Substituting c = sqrt(k/m) * i into x = A e^(c t) we get x = A (cos( sqrt(k/m) t) + i sin(sqrt(k/m) t).

Either the real or the imaginary part of the solution will work for the equation.  So will any linear combination of the two. 

Conclusion: 

• x(t) = B cos(sqrt(k/m t) + C sin(sqrt(k/m t)

is the general solution to the equation.

This solution can be put into the form x(t) = A sin( omega t + phi), where A and phi can be any constants.  A is interpreted as amplitude, phi as the starting phase of the motion.

If we use the cosine function in the equation x '' = -k/m * x we get the equation

-c^2 A cos( c t) = -k/m A cos(ct)

so that -c^2 = -k/m and c = +-sqrt( k/ m).

Our solution becomes x(t) = A cos( sqrt(k/m) * t)

This solution can be interpreted in terms of the circular model of the sine and cosine functions.  This description goes beyond what you are required to know right now, but can serve as a reference for present and future work with simple harmonic oscillators:

x = A cos(theta) is the x component of the point on a reference circle of radius A, where the radial vector from the center of the circle to the point makes angle theta with the positive x axis.

x(t) = A cos( omega * t) is therefore the x component of the point on a reference circle of radius A, where the radial vector from the center of the circle to the point makes angle theta = omega * t with the positive x axis.

If t is interpreted as time, then theta = omega * t gives the angle of the radial vector whose angular velocity is omega.  The projection of this vector onto the x axis models the position of the oscillating object as a function of time.

In our solution function x(t), which involves cos(sqrt(k/m) * t), omega is just sqrt(k/m).  That is:

• The restoring force constant k from the force function F_net = - k x, and the mass of the oscillating object, determine the angular velocity of the reference-circle point by the simple relationship

omega = sqrt( k / m ).

In a nutshell:

x(t) is the x projection of the vector r(t) of constant magnitude A whose angular position is given by the function theta = omega * t.

Consequences:

The reference point has constant speed omega * A, and it at any instant moving in the direction tangent to the circle. 

The direction tangent to the circle is perpendicular to that of the position vector r(t). So the velocity of the reference point is described by the vector v(t) whose magnitude is omega * A and whose direction is perpendicular to the r(t) vector.

The reference point has an acceleration toward the center of the circle, whose magnitude is a = v^2 / r, where v and r are the magnitudes of the velocity and position vectors v(t) and r(t).  Those magnitudes are omega * A and A, so the magnitude of the acceleration can also be describe by a = omega^2 * A. 

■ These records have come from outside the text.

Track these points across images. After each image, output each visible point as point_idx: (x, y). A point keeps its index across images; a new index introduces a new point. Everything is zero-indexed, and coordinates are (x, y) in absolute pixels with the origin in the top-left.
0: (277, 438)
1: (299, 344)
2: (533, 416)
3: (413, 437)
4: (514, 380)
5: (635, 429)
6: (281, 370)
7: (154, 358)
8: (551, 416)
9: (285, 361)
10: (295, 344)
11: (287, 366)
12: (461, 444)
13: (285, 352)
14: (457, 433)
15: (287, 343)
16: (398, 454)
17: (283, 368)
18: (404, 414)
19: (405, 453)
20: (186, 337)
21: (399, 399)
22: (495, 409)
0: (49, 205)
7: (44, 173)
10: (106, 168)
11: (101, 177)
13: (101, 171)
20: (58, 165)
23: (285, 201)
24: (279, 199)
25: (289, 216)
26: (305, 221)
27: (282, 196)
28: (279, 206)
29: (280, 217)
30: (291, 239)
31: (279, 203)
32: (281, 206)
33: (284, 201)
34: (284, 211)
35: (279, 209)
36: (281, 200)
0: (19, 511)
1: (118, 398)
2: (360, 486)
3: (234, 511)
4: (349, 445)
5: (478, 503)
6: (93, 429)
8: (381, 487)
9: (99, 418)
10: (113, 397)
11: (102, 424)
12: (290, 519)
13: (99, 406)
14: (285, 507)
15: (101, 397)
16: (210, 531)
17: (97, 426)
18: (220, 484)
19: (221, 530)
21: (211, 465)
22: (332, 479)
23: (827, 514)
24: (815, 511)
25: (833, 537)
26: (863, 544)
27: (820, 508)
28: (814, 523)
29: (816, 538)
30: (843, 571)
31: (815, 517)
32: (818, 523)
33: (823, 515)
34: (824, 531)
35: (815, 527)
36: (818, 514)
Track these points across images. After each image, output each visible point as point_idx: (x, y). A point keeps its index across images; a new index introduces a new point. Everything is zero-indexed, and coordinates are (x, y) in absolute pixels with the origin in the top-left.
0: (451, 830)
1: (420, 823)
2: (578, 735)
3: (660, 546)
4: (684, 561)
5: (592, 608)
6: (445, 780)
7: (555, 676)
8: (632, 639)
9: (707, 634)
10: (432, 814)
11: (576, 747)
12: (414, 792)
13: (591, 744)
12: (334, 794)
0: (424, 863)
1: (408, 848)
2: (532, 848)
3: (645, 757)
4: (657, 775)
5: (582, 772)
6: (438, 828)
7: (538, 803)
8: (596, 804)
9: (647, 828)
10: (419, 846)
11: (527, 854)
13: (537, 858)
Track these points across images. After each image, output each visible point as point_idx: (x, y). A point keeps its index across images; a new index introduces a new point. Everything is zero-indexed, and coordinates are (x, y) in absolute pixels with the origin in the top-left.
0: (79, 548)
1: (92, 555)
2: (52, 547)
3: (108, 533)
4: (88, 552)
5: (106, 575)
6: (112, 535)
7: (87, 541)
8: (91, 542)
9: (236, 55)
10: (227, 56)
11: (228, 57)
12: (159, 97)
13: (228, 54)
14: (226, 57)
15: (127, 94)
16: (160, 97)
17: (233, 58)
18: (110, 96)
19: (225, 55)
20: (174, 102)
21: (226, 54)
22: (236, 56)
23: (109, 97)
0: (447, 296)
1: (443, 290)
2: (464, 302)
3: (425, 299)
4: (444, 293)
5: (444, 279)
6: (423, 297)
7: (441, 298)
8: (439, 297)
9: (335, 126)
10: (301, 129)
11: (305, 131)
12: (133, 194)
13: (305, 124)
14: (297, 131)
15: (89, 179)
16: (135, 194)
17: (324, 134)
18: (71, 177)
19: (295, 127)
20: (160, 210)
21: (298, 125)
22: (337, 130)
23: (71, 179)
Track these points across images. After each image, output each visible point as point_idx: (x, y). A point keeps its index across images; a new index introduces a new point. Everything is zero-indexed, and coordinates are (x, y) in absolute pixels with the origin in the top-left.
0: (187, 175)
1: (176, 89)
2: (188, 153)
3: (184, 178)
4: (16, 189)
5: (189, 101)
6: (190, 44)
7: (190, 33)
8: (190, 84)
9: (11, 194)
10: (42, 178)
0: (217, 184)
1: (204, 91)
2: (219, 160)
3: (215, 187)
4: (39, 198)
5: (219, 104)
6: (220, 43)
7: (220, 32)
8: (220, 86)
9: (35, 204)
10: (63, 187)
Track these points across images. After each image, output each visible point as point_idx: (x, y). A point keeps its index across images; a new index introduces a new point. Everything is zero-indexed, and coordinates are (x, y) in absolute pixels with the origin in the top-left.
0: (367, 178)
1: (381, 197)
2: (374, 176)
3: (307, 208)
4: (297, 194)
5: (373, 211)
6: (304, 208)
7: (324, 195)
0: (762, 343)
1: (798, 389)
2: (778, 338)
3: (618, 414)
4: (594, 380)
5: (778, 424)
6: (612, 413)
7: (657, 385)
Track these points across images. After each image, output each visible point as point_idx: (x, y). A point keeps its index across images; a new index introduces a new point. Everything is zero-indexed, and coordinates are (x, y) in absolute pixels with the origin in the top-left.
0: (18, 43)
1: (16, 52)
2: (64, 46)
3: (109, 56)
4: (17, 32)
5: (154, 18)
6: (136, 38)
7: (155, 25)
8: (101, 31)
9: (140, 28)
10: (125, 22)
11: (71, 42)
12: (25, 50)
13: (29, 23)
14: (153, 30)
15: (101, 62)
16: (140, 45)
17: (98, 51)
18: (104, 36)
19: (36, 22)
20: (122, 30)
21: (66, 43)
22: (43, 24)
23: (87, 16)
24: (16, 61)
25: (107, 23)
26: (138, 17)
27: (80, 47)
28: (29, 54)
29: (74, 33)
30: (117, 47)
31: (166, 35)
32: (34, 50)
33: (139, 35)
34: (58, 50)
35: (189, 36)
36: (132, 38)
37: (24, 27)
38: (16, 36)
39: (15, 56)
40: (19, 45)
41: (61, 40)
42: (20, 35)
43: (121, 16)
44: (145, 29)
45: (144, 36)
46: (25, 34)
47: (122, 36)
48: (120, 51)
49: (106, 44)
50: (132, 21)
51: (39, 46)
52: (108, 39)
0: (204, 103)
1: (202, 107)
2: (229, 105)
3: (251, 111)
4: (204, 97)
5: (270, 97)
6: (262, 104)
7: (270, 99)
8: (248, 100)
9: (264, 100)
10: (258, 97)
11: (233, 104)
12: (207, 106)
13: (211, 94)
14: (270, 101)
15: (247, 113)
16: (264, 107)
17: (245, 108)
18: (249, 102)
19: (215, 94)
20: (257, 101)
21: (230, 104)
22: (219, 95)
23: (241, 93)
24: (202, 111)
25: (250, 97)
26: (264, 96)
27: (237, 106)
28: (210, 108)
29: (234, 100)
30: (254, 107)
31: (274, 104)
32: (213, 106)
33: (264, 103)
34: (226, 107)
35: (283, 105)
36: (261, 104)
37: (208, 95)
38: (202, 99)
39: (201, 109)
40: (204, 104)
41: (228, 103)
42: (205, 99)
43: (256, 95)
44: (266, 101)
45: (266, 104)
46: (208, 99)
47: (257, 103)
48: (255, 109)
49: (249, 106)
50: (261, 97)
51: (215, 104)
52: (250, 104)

Thus we can sketch the reference circle, with r being the radial vector from center to the reference point, v perpendicular to r representing the velocity of the reference point and a perpendicular to v directed toward the center of the circle.

The projection of the r vector in the x direction is the corresponding position of the oscillating point, the projection of the v vector in the x direction is the corresponding velocity of that point, and the projection of the vector a in the x direction is the corresponding acceleration of that point.

These projection vectors will be identical to v_x(t) = x ' (t) and a_x(t) = x '' (t).  Remember that x(t) = A cos(omega * t).

This gets even better.  We can project the r, v and a vectors in any fixed direction we choose.  Think of projecting these vectors onto a directed line through the center--any directed line through the center.  (If that line happens to be the y axis, then we will have y(t) = A sin(omega t), and the velocity and acceleration functions will be the projections v_y(t) = y ' (t) and a_y(t) = y '' (t).  If the line happens to be in some other direction, then the position function will be a linear combination of the sine and cosine functions, as will the velocity and acceleration functions).